Cécile Ronc Le pays où l’on n’arrive jamais
Exhibition: Septembre 5 to 27 2014
Vernissage: Thursday September 4 at 6 pm
The McClure Gallery is pleased to present the work of Cecile Ronc in the exhibition Le pays où l’on n’arrive jamais. With these large format oil paintings, the artist realizes the kind of pictorial space she has been searching for: a landscape marked by diverse impressions and reminiscences of places both lived and dreamed.
The recent direction of Ronc’s work emerged out of an attempt to make visible her memories of Iceland’s lunar landscapes, seen on a recent visit to that country. « In this ‘palimpsest’ country », she notes, « the history of the land is naked, its’ wrinkles evident; the traces of erosion, of irrigation as well as the continually changing patterns of hollows and forms are like the veins and breath that nourish the human body. » The influence of this unique and strange landscape led Ronc to engage with a more fluid manner of painting, allowing the paint to flow naturally, leaving room for the play of accident.
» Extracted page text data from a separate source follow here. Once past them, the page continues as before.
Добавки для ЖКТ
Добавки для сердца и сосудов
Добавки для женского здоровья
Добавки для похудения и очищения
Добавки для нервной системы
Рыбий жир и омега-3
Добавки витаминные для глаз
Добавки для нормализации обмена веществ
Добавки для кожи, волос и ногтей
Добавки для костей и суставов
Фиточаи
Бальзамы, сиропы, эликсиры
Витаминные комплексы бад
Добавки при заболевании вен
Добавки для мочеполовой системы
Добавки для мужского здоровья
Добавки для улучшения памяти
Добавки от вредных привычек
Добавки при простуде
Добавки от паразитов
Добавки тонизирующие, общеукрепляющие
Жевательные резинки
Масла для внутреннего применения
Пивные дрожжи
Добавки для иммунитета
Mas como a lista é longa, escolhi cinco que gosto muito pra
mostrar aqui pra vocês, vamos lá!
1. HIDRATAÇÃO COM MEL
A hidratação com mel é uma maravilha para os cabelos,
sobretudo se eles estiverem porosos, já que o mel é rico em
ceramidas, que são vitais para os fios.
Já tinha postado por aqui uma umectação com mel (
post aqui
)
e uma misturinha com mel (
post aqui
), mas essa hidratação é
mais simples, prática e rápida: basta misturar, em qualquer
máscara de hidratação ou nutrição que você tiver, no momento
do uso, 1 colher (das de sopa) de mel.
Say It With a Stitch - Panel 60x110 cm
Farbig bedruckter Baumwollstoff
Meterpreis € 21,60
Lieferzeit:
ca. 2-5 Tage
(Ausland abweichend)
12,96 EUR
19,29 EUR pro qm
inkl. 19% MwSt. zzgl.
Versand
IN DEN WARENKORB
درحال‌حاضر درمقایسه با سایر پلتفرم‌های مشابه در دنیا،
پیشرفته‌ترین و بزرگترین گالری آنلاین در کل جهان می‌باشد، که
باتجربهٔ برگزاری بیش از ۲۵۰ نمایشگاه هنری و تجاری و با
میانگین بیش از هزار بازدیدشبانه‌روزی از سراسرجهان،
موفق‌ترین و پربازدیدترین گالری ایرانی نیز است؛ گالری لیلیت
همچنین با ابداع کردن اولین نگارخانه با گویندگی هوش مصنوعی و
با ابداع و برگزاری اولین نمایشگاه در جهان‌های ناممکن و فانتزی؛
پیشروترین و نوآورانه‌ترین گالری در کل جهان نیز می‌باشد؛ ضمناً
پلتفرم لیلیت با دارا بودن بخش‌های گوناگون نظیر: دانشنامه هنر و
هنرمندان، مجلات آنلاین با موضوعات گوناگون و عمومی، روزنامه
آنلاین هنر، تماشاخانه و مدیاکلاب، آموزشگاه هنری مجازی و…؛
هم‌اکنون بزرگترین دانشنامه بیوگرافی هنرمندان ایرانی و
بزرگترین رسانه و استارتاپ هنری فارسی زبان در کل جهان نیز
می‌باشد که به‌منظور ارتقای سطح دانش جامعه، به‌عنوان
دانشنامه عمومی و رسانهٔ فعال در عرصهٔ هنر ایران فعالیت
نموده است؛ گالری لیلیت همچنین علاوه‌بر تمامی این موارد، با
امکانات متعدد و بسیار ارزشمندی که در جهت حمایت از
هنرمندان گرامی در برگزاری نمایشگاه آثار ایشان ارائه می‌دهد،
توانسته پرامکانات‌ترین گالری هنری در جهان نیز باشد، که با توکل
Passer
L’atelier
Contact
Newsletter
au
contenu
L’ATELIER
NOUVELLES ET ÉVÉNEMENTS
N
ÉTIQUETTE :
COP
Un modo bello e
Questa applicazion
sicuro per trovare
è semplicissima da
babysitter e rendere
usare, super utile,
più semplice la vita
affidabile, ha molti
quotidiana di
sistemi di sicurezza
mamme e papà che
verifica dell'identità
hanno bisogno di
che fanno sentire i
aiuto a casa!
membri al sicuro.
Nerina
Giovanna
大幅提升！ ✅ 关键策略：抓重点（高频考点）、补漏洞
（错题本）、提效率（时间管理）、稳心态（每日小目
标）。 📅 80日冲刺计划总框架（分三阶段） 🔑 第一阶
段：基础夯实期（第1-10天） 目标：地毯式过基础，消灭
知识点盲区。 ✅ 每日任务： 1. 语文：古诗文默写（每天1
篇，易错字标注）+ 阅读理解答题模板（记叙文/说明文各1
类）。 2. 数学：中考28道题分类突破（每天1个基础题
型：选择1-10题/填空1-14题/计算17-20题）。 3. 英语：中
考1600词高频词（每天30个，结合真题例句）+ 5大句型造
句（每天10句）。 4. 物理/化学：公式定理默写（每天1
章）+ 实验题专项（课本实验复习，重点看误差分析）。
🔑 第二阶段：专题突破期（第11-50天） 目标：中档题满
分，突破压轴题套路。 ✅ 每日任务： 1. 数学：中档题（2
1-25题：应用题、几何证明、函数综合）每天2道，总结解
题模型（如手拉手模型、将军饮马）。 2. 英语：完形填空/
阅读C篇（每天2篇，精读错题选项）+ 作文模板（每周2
This approach came closer to satisfying her desire to mirror, in the very process of painting, the way nature itself creates.
Le pays où l’on n’arrive jamais is the country that resists the determined quest of the characters in a novel by André Dhôtel and which they never reach. It is the country of memories, dreams, lived experiences, ideas accumulated from a thousand places. It is the country of childhood, of our first gaze upon the world. It is a view that does not seek to explain itself but rather is content to see things as they are. It is also the Promised Land whose sole purpose is to provide something to lean towards. Ronc’s process – her slow, patient, painterly explorations in one stready direction – in a sense resembles the characters’ search for the country that is never attained. Arrival eludes her, stretching further ahead as she strives towards it. The artist writes, “It is through such meandering twists, turns and quicksands that I come to stop, by chance, on occasion, to admire the view and finally see that which surrounds me.” The exhibition at the McClure Gallery represents a halt, a moment of repose in the inexhaustible quest for the country that can never be reached.